**The task**
For every item, turn its text into a JSON list of strings with one string per line, leaving out any blank lines.

BEGIN Extracted material

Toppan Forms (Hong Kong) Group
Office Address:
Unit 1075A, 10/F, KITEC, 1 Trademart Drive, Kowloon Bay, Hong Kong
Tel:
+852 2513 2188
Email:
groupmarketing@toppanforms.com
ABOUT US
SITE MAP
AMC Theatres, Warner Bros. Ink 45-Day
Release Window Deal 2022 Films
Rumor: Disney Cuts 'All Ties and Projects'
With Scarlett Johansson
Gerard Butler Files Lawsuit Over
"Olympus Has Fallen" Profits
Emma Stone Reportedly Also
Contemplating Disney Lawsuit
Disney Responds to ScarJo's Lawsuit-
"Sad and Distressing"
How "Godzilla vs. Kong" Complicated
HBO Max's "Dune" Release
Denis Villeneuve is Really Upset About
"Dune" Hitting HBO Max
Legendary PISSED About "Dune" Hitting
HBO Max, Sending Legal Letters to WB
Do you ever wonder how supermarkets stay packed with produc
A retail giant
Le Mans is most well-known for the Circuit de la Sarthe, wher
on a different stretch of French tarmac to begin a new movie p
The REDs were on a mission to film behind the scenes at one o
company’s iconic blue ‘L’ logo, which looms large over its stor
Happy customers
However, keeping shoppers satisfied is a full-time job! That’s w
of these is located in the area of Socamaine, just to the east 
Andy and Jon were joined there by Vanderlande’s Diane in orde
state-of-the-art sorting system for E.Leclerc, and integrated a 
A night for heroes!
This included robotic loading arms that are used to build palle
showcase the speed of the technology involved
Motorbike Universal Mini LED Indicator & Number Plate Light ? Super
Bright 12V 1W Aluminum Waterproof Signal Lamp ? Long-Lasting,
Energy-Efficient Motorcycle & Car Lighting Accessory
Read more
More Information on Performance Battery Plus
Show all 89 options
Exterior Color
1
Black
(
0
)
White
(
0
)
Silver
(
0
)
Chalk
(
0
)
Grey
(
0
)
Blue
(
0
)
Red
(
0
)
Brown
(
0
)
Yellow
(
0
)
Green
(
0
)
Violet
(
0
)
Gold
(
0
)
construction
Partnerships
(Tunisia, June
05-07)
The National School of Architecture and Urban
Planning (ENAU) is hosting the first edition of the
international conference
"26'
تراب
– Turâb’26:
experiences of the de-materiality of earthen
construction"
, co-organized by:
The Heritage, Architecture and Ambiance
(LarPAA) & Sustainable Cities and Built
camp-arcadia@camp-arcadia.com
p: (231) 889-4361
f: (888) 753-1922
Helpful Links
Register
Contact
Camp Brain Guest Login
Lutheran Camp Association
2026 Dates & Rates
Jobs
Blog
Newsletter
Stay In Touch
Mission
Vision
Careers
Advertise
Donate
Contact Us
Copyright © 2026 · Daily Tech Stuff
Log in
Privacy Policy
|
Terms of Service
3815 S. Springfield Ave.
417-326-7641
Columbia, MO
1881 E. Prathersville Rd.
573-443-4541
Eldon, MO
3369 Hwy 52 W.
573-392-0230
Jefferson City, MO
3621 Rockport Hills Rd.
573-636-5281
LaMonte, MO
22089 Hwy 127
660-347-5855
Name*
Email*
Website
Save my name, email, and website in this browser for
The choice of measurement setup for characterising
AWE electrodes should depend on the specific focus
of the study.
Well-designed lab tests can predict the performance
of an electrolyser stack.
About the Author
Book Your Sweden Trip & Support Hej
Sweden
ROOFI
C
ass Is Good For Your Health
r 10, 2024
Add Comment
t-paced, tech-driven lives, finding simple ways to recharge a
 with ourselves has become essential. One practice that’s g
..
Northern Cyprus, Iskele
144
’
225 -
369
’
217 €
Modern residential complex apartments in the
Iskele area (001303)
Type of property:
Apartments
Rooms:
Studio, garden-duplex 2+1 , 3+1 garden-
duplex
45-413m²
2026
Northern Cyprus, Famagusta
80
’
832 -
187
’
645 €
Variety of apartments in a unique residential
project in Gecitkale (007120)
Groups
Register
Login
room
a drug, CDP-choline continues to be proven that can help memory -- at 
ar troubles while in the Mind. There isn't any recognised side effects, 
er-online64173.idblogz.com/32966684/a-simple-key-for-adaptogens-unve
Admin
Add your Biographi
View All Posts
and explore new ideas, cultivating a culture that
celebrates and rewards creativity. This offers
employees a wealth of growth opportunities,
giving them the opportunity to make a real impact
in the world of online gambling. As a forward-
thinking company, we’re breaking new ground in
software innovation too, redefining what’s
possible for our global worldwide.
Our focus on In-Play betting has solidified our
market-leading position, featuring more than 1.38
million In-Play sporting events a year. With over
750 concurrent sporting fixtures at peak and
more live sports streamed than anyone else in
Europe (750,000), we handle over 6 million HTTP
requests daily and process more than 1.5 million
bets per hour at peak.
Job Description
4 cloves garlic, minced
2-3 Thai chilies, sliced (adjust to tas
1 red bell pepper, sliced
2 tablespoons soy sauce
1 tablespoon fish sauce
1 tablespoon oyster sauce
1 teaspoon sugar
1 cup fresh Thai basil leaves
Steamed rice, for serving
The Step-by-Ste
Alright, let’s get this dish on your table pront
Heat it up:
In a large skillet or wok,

END Extracted material

**Response below**
[
  "Toppan Forms (Hong Kong) Group",
  "Office Address:",
  "Unit 1075A, 10/F, KITEC, 1 Trademart Drive, Kowloon Bay, Hong Kong",
  "Tel:",
  "+852 2513 2188",
  "Email:",
  "groupmarketing@toppanforms.com",
  "ABOUT US",
  "SITE MAP",
  "AMC Theatres, Warner Bros. Ink 45-Day",
  "Release Window Deal 2022 Films",
  "Rumor: Disney Cuts 'All Ties and Projects'",
  "With Scarlett Johansson",
  "Gerard Butler Files Lawsuit Over",
  "\"Olympus Has Fallen\" Profits",
  "Emma Stone Reportedly Also",
  "Contemplating Disney Lawsuit",
  "Disney Responds to ScarJo's Lawsuit-",
  "\"Sad and Distressing\"",
  "How \"Godzilla vs. Kong\" Complicated",
  "HBO Max's \"Dune\" Release",
  "Denis Villeneuve is Really Upset About",
  "\"Dune\" Hitting HBO Max",
  "Legendary PISSED About \"Dune\" Hitting",
  "HBO Max, Sending Legal Letters to WB",
  "Do you ever wonder how supermarkets stay packed with produc",
  "A retail giant",
  "Le Mans is most well-known for the Circuit de la Sarthe, wher",
  "on a different stretch of French tarmac to begin a new movie p",
  "The REDs were on a mission to film behind the scenes at one o",
  "company’s iconic blue ‘L’ logo, which looms large over its stor",
  "Happy customers",
  "However, keeping shoppers satisfied is a full-time job! That’s w",
  "of these is located in the area of Socamaine, just to the east ",
  "Andy and Jon were joined there by Vanderlande’s Diane in orde",
  "state-of-the-art sorting system for E.Leclerc, and integrated a ",
  "A night for heroes!",
  "This included robotic loading arms that are used to build palle",
  "showcase the speed of the technology involved",
  "Motorbike Universal Mini LED Indicator & Number Plate Light ? Super",
  "Bright 12V 1W Aluminum Waterproof Signal Lamp ? Long-Lasting,",
  "Energy-Efficient Motorcycle & Car Lighting Accessory",
  "Read more",
  "More Information on Performance Battery Plus",
  "Show all 89 options",
  "Exterior Color",
  "1",
  "Black",
  "(",
  "0",
  ")",
  "White",
  "(",
  "0",
  ")",
  "Silver",
  "(",
  "0",
  ")",
  "Chalk",
  "(",
  "0",
  ")",
  "Grey",
  "(",
  "0",
  ")",
  "Blue",
  "(",
  "0",
  ")",
  "Red",
  "(",
  "0",
  ")",
  "Brown",
  "(",
  "0",
  ")",
  "Yellow",
  "(",
  "0",
  ")",
  "Green",
  "(",
  "0",
  ")",
  "Violet",
  "(",
  "0",
  ")",
  "Gold",
  "(",
  "0",
  ")",
  "construction",
  "Partnerships",
  "(Tunisia, June",
  "05-07)",
  "The National School of Architecture and Urban",
  "Planning (ENAU) is hosting the first edition of the",
  "international conference",
  "\"26'",
  "تراب",
  "– Turâb’26:",
  "experiences of the de-materiality of earthen",
  "construction\"",
  ", co-organized by:",
  "The Heritage, Architecture and Ambiance",
  "(LarPAA) & Sustainable Cities and Built",
  "camp-arcadia@camp-arcadia.com",
  "p: (231) 889-4361",
  "f: (888) 753-1922",
  "Helpful Links",
  "Register",
  "Contact",
  "Camp Brain Guest Login",
  "Lutheran Camp Association",
  "2026 Dates & Rates",
  "Jobs",
  "Blog",
  "Newsletter",
  "Stay In Touch",
  "Mission",
  "Vision",
  "Careers",
  "Advertise",
  "Donate",
  "Contact Us",
  "Copyright © 2026 · Daily Tech Stuff",
  "Log in",
  "Privacy Policy",
  "|",
  "Terms of Service",
  "3815 S. Springfield Ave.",
  "417-326-7641",
  "Columbia, MO",
  "1881 E. Prathersville Rd.",
  "573-443-4541",
  "Eldon, MO",
  "3369 Hwy 52 W.",
  "573-392-0230",
  "Jefferson City, MO",
  "3621 Rockport Hills Rd.",
  "573-636-5281",
  "LaMonte, MO",
  "22089 Hwy 127",
  "660-347-5855",
  "Name*",
  "Email*",
  "Website",
  "Save my name, email, and website in this browser for",
  "The choice of measurement setup for characterising",
  "AWE electrodes should depend on the specific focus",
  "of the study.",
  "Well-designed lab tests can predict the performance",
  "of an electrolyser stack.",
  "About the Author",
  "Book Your Sweden Trip & Support Hej",
  "Sweden",
  "ROOFI",
  "C",
  "ass Is Good For Your Health",
  "r 10, 2024",
  "Add Comment",
  "t-paced, tech-driven lives, finding simple ways to recharge a",
  " with ourselves has become essential. One practice that’s g",
  "..",
  "Northern Cyprus, Iskele",
  "144",
  "’",
  "225 -",
  "369",
  "’",
  "217 €",
  "Modern residential complex apartments in the",
  "Iskele area (001303)",
  "Type of property:",
  "Apartments",
  "Rooms:",
  "Studio, garden-duplex 2+1 , 3+1 garden-",
  "duplex",
  "45-413m²",
  "2026",
  "Northern Cyprus, Famagusta",
  "80",
  "’",
  "832 -",
  "187",
  "’",
  "645 €",
  "Variety of apartments in a unique residential",
  "project in Gecitkale (007120)",
  "Groups",
  "Register",
  "Login",
  "room",
  "a drug, CDP-choline continues to be proven that can help memory -- at ",
  "ar troubles while in the Mind. There isn't any recognised side effects, ",
  "er-online64173.idblogz.com/32966684/a-simple-key-for-adaptogens-unve",
  "Admin",
  "Add your Biographi",
  "View All Posts",
  "and explore new ideas, cultivating a culture that",
  "celebrates and rewards creativity. This offers",
  "employees a wealth of growth opportunities,",
  "giving them the opportunity to make a real impact",
  "in the world of online gambling. As a forward-",
  "thinking company, we’re breaking new ground in",
  "software innovation too, redefining what’s",
  "possible for our global worldwide.",
  "Our focus on In-Play betting has solidified our",
  "market-leading position, featuring more than 1.38",
  "million In-Play sporting events a year. With over",
  "750 concurrent sporting fixtures at peak and",
  "more live sports streamed than anyone else in",
  "Europe (750,000), we handle over 6 million HTTP",
  "requests daily and process more than 1.5 million",
  "bets per hour at peak.",
  "Job Description",
  "4 cloves garlic, minced",
  "2-3 Thai chilies, sliced (adjust to tas",
  "1 red bell pepper, sliced",
  "2 tablespoons soy sauce",
  "1 tablespoon fish sauce",
  "1 tablespoon oyster sauce",
  "1 teaspoon sugar",
  "1 cup fresh Thai basil leaves",
  "Steamed rice, for serving",
  "The Step-by-Ste",
  "Alright, let’s get this dish on your table pront",
  "Heat it up:",
  "In a large skillet or wok,"
]